• _EXERCISE OBJECTIVE_
Nothing but the lines from the one containing "focal_35mm: 26" through the last line of the records belongs in the answer, copied exactly and with the pictures left out.

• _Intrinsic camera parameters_
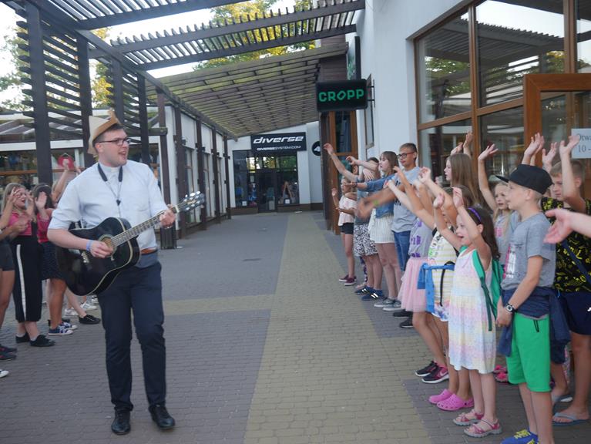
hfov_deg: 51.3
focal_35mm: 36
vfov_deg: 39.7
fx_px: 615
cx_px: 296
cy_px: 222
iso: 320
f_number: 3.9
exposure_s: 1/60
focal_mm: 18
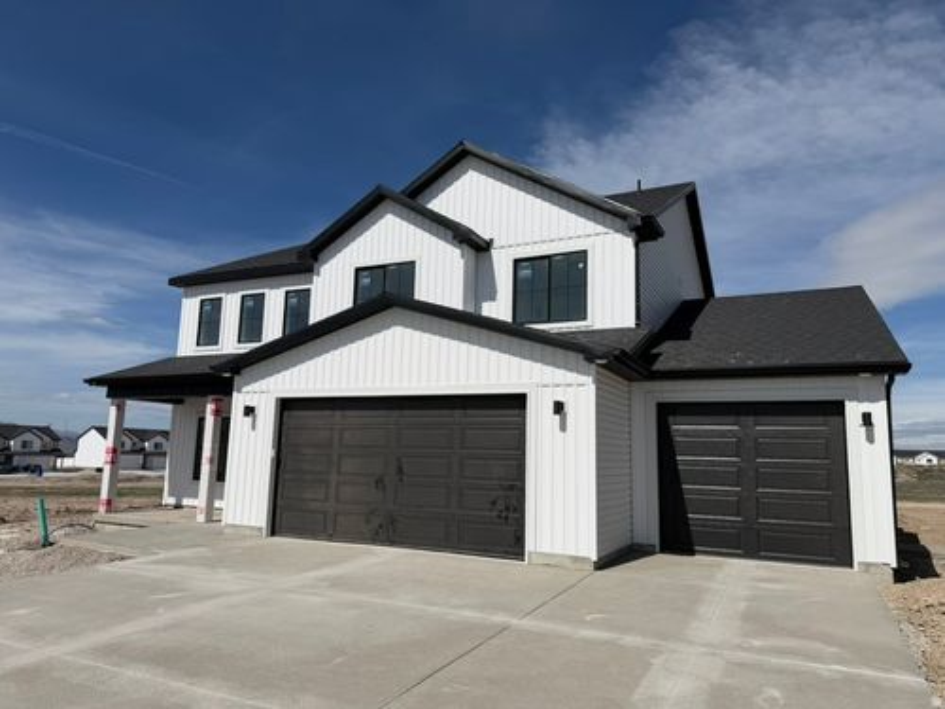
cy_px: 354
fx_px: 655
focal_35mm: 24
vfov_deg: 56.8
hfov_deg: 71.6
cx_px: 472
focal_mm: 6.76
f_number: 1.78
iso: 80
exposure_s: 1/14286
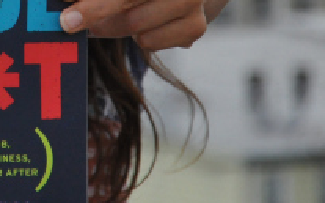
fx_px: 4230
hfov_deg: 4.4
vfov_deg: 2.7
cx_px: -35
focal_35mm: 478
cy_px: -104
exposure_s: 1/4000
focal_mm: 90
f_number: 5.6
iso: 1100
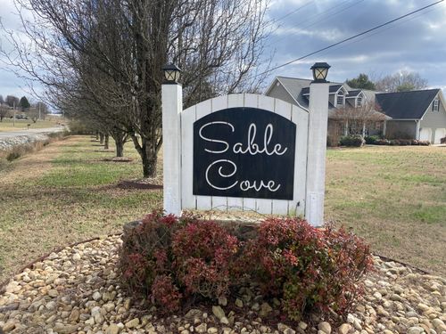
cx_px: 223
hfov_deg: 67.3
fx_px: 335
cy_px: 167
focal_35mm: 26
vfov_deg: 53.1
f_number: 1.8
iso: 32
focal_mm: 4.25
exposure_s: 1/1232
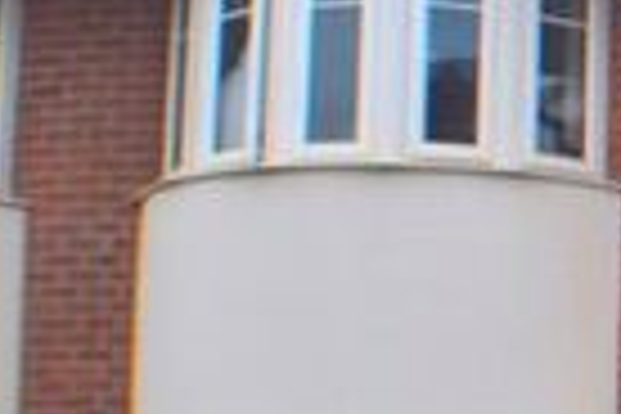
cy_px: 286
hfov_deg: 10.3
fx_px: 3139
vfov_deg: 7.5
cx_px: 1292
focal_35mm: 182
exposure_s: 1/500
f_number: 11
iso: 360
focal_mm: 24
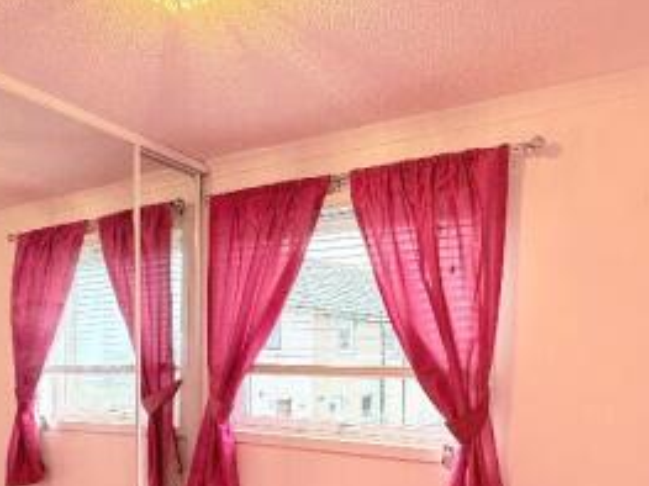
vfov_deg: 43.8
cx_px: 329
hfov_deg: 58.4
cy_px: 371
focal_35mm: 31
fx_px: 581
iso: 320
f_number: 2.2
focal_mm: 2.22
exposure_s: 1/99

• _EXERCISE ANSWER_
focal_35mm: 26
vfov_deg: 53.1
f_number: 1.8
iso: 32
focal_mm: 4.25
exposure_s: 1/1232
cy_px: 286
hfov_deg: 10.3
fx_px: 3139
vfov_deg: 7.5
cx_px: 1292
focal_35mm: 182
exposure_s: 1/500
f_number: 11
iso: 360
focal_mm: 24
vfov_deg: 43.8
cx_px: 329
hfov_deg: 58.4
cy_px: 371
focal_35mm: 31
fx_px: 581
iso: 320
f_number: 2.2
focal_mm: 2.22
exposure_s: 1/99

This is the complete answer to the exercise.